The News Of The World……not quite in the dock. But in the witness box.
But to an extent, the biggest story was outside the courtroom with news that perhaps…..just perhaps……that the messages deleted from Milly Dowler’s phone may have been automatically deleted by her phone company rather than malice from journalists. This led to a lively day for Nick Davies (The Guardian journalist) on TV news who had reported this had been seemingly done by News Of The World journalists, a report which angered the public to the extent that Murdoch closed the newspaper down. And of course the seminal event in setting up the Leveson Inquiry.
Mazher Mahmood, former Investigations Editor at The News Of The World is known as the “Fake Sheikh” because he has stung so many wrong-doers in the guise of an Arab Sheikh. His victims include “Fergie, Duchess of York”. The most interesting piece of Mahmoods evidence was that he gave it away from the cameras and onlookers. “For a good reason” said Leveson and this gave a certain mystique. He was not aware of phone hacking and defended his own exclusives that they were in the “public interest”. When news of the Clive Goodman arrest became known and the culture of phone-hacking revealed, fingers pointed towards the “news desk”. Goodman was the original “rogue reporter”.

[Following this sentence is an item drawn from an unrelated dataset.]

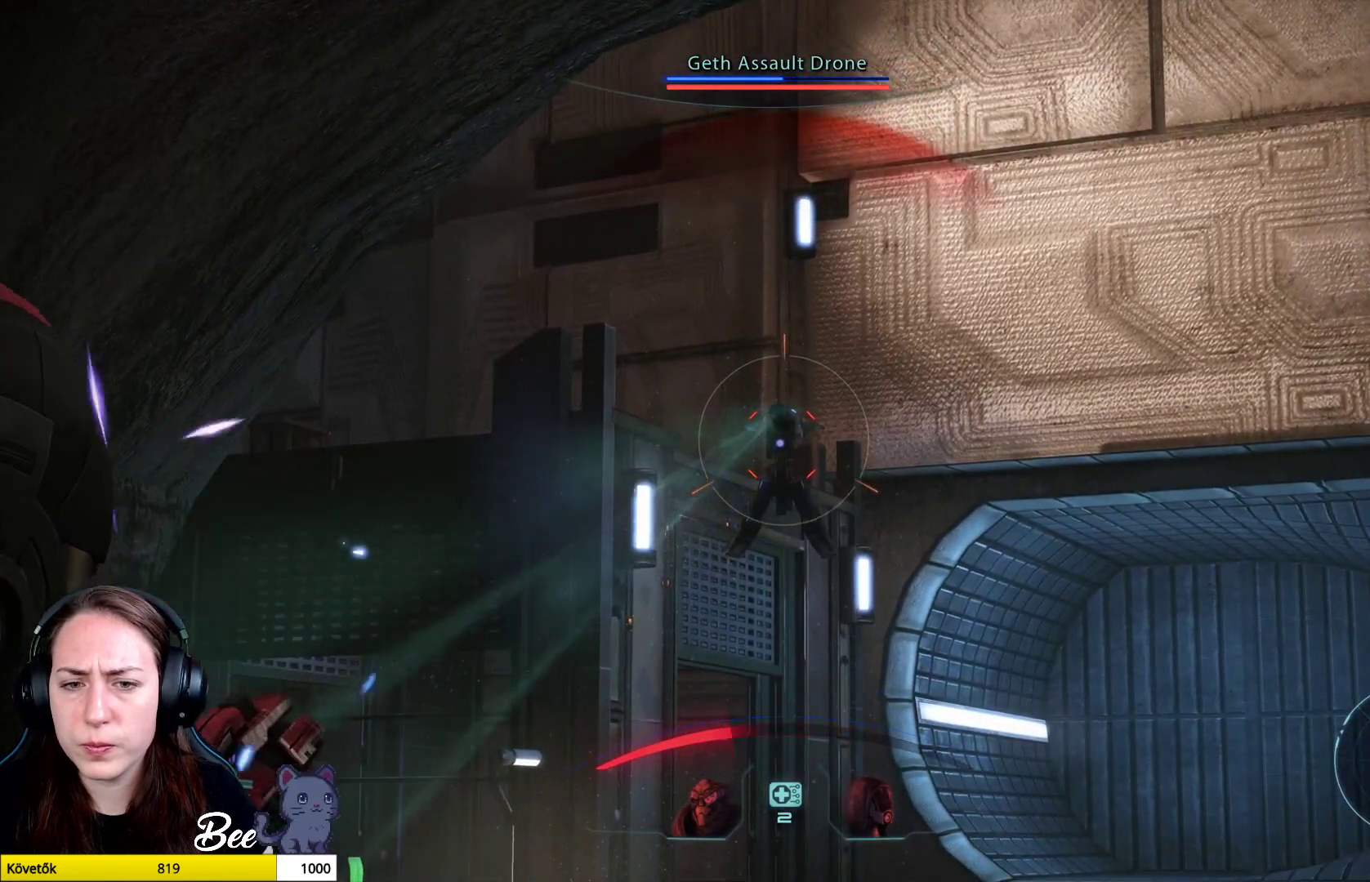
{"buttons": [], "left_stick": "center", "right_stick": "center", "events": []}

Mahmood claims his work has resulted in 261 criminal convictions, the most recent the jailing of three Pakistani cricketers for taking payments from bookmakers. Mahmood denies that Paul McMullan, a previous witness ever worked with him as claimed by McMullan.
Neville Thurlbeck, former Chief Reporter at The News Of The World is next in the witness box. He is under arrest as part of the phone hacking investigation by police and has received assurances that no questions relating to phone hacking will be asked. Thurlbeck talks about “kiss and tell stories” and the sliding scale of payments made to sources. About £15,000 for a front page story. Increased adverse publicity about privacy issues has made “kiss and tell” a dead genre.
Yet almost £1 million was paid to Rebecca Loos who had an affair with England footballer David Beckham. The story was justified in terms of public interest…Beckham had promoted a wholesome family man image and it was in the public interest that the hypocrisy be exposed.
Thurlbeck defends his role in the Max Mosley sting. ..a story he still believes is credible. The alleged “Nazi theme” was the public interest.
Thurlbeck repudiates the evidence of Paul McMullan. The culture of which, McMullan spoke, including the casual attitude to claiming and getting unwarranted expenses was not one he recognised. He states that he used the Private Investigator Derek Webb on dozens of occasions.
Neil Wallis is also under arrest as part of the police phone hacking investigation. Wallis was Deputy Editor of The News Of The World until 2009. He was a member of the Press Complaints Commission for several years. Wallis notes that libel claims have dropped off but privacy is now an issue.
Wallis denies ever paying police for information but admits to a close working relationship with the police. His PR firm also had a contract with the Metropolitan Police.